«По маленькой лестнице, о которой я знала от людей их высочеств, — писала в своих мемуарах Дашкова, — я незаметно проникла в покои великой княгини в столь неурочный час... Я вошла, великая княгиня действительно была в постели; она усадила меня на кровать и не позволила говорить, пока не согрею ноги. Увидев, что я немного пришла в себя и отогрелась, она спросила: “Что привело вас, дорогая княгиня, ко мне в такой поздний час и побудило рисковать здоровьем, столь драгоценным для вашего супруга и для меня?..”» И т. д. и т. п. От всего этого диалога, записанного полстолетия спустя, веет романтикой, романом: читатель будто воочию видит, как юная Екатерина Малая пробирается в ночи к обожаемой подруге Екатерине Великой, чтобы узнать о ее планах и помогать, помогать! Но из дальнейшего текста этих записок видно, что Екатерина в разговоре с Дашковой благоразумно помалкивает о своих планах. Как раз в это время Екатерина с нетерпением ждала смерти Елизаветы Петровны и писала с нетерпением английскому послу: «Ну когда же эта колода умрет!», получала от него деньги на переворот, который деятельно готовила. А что же юная романтичная Катенька Дашкова? Это тоже хорошо, полезно, пусть приносит сплетни, болтает везде о моих достоинствах, в большой игре все пригодится... Так, вероятно, думала Екатерина...
Ситуация не изменилась и позже, после смерти императрицы Елизаветы Петровны в декабре 1761 года. Петр III Федорович стал императором Всероссийским, он приблизил к себе фаворитку графиню Елизавету Романовну Воронцову, ходили слухи, что поэтому царь намерен избавиться от жены, сослать ее в монастырь. Дашкова дерзила императору, бегала к Екатерине, принося ей новости и слухи.
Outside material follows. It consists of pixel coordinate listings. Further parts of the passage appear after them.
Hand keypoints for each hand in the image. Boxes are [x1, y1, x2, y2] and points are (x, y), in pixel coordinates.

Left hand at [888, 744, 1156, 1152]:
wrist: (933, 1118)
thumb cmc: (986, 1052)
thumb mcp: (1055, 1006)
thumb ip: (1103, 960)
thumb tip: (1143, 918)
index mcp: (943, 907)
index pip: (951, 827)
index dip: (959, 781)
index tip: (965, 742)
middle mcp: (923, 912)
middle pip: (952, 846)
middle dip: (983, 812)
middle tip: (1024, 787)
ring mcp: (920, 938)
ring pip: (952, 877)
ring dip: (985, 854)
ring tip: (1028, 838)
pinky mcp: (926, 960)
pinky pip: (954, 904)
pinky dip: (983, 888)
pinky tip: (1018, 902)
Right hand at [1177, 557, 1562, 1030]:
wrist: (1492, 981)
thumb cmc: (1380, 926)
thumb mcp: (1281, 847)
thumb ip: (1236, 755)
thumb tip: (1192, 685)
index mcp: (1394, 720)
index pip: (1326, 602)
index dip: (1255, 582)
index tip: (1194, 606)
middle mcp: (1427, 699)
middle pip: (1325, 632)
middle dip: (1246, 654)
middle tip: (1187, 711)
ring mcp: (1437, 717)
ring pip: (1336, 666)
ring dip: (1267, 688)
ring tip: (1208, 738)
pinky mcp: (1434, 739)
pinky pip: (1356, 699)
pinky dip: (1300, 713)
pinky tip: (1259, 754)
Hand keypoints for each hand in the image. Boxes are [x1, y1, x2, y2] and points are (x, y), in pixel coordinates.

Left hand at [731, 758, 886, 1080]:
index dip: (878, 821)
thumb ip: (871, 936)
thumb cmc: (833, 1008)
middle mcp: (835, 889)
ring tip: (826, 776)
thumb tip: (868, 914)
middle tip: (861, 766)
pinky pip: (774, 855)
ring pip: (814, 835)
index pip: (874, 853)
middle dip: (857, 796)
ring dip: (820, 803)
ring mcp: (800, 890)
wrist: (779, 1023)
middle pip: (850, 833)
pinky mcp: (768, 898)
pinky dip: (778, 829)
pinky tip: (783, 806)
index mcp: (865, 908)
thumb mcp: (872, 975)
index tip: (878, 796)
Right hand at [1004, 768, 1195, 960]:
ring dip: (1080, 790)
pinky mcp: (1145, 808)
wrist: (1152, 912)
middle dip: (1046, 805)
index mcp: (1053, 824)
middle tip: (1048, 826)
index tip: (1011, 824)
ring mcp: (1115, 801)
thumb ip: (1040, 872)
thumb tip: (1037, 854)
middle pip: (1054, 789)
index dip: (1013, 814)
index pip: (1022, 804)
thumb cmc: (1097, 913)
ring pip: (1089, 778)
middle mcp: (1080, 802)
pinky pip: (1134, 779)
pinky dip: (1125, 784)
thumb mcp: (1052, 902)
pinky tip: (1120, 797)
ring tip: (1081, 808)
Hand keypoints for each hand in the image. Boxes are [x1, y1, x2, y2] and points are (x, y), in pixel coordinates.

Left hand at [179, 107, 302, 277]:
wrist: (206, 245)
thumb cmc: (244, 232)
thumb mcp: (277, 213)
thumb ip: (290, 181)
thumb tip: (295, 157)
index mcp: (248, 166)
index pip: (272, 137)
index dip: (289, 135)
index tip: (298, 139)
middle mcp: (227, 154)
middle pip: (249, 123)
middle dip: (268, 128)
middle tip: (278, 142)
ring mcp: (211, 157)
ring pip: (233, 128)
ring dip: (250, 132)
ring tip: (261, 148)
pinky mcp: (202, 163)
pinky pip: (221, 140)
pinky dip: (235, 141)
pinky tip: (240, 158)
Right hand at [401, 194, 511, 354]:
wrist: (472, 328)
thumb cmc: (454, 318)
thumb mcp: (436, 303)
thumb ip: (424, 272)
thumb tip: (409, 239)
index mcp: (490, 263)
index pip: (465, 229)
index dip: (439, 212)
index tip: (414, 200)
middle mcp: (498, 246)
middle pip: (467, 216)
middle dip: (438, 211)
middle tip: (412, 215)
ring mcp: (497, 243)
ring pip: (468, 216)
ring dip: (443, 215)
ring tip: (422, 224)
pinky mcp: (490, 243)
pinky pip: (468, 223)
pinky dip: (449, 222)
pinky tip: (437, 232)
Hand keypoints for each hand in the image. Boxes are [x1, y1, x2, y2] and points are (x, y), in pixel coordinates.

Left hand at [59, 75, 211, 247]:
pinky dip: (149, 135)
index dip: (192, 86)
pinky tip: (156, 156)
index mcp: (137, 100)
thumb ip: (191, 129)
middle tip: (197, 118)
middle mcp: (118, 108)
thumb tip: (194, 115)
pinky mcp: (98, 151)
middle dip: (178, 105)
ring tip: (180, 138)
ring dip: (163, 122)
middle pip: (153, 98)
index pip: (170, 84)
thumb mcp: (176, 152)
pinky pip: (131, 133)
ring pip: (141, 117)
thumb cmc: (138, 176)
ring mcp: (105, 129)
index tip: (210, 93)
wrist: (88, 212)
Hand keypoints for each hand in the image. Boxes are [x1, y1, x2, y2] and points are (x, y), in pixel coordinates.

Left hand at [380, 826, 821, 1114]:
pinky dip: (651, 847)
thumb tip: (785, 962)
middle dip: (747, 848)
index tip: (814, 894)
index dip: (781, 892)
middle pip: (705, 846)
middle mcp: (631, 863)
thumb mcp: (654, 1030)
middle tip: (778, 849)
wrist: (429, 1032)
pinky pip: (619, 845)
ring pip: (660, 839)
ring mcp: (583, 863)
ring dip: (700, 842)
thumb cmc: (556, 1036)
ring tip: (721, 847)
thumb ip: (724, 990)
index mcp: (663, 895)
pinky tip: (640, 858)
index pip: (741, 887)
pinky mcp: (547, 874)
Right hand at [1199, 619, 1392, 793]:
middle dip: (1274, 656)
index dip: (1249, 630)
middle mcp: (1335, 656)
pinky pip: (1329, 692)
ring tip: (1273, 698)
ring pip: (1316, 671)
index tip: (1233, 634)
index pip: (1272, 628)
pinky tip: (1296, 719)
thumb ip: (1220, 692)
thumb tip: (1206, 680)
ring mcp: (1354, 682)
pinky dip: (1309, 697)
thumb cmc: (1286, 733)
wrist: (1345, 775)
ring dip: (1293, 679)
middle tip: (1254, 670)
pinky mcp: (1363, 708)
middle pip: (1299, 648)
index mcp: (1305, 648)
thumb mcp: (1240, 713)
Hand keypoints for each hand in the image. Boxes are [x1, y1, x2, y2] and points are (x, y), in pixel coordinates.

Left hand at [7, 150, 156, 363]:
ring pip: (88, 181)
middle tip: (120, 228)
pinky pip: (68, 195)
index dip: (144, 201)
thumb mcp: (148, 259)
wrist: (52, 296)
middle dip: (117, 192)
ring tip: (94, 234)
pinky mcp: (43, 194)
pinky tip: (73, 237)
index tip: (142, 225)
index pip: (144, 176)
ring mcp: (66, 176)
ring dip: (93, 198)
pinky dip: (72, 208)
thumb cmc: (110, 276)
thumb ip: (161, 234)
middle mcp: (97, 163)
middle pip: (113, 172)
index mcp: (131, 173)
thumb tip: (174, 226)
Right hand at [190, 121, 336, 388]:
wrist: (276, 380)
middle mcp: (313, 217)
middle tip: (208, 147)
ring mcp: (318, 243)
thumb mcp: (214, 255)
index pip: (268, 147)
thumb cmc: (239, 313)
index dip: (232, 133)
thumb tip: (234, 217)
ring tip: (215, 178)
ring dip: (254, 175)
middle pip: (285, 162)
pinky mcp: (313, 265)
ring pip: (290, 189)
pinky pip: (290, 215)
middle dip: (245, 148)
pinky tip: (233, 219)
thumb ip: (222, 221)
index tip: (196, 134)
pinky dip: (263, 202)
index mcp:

В гвардейской среде и в обществе сочувствовали обиженной императрице, обстановка была наэлектризована, всюду говорили о заговоре. Так это и было — заговор зрел. Однако пружины заговора, который плела Екатерина и братья Орловы, были неведомы юной княгине Дашковой.
«Они были первые из тех верных сынов Российских, которые сию империю от странного и несносного ига и православную церковь от разорения... возведением нас на всероссийский престол освободили» — так высокопарно сказано в указе Екатерины II о присвоении пяти братьям Орловым — вчерашним незнатным новгородским дворянам — графского титула за участие в дворцовом перевороте 28 июня 1762 года. Братьев Орловых — Ивана, Григория, Алексея, Федора и Владимира — еще задолго до переворота все знали: они, как никто другой, славились в столице своим буйством и скандальными похождениями по притонам и кабаках. Как на подбор могучие, красивые, они были в центре всеобщего внимания. Особенно прославились Григорий, ставший фаворитом императрицы Екатерины Алексеевны, и Алексей, по прозвищу Алехан, щеку которого «украшал» глубокий шрам — след от какой-то кровавой драки.
Орловы были гвардейцами, а в XVIII веке гвардия сыграла особую роль в истории России и династии. Гвардия — это не только усатые красавцы в великолепных мундирах, не только мужественные воины — стойкость, самоотверженность русской гвардии общепризнана. Гвардия — это еще и особая привилегированная воинская часть со своими традициями, психологией. Они имели весьма преувеличенное представление о своей роли в жизни дворца, России. Лестью, посулами, деньгами не раз удавалось направить гвардейцев на антигосударственные преступления — перевороты, убийства. Кроме всего прочего, гвардия была капризна и своевольна — на ее пути не становись! Воля ее закон! Так и получилось, что со вступлением на престол Петра III гвардия невзлюбила императора, а он мало считался с ней, как вообще с мнением тогдашнего общества, за что и пострадал. Тесно связанная через Григория Орлова с гвардией, наученная недавним опытом провалившегося заговора с участием Бестужева, императрица осторожничала. К этому времени она была уже опытным, скрытным политиком, ибо играла в смертельно опасную игру, да и вообще никогда не была склонна раскрывать свою душу перед людьми.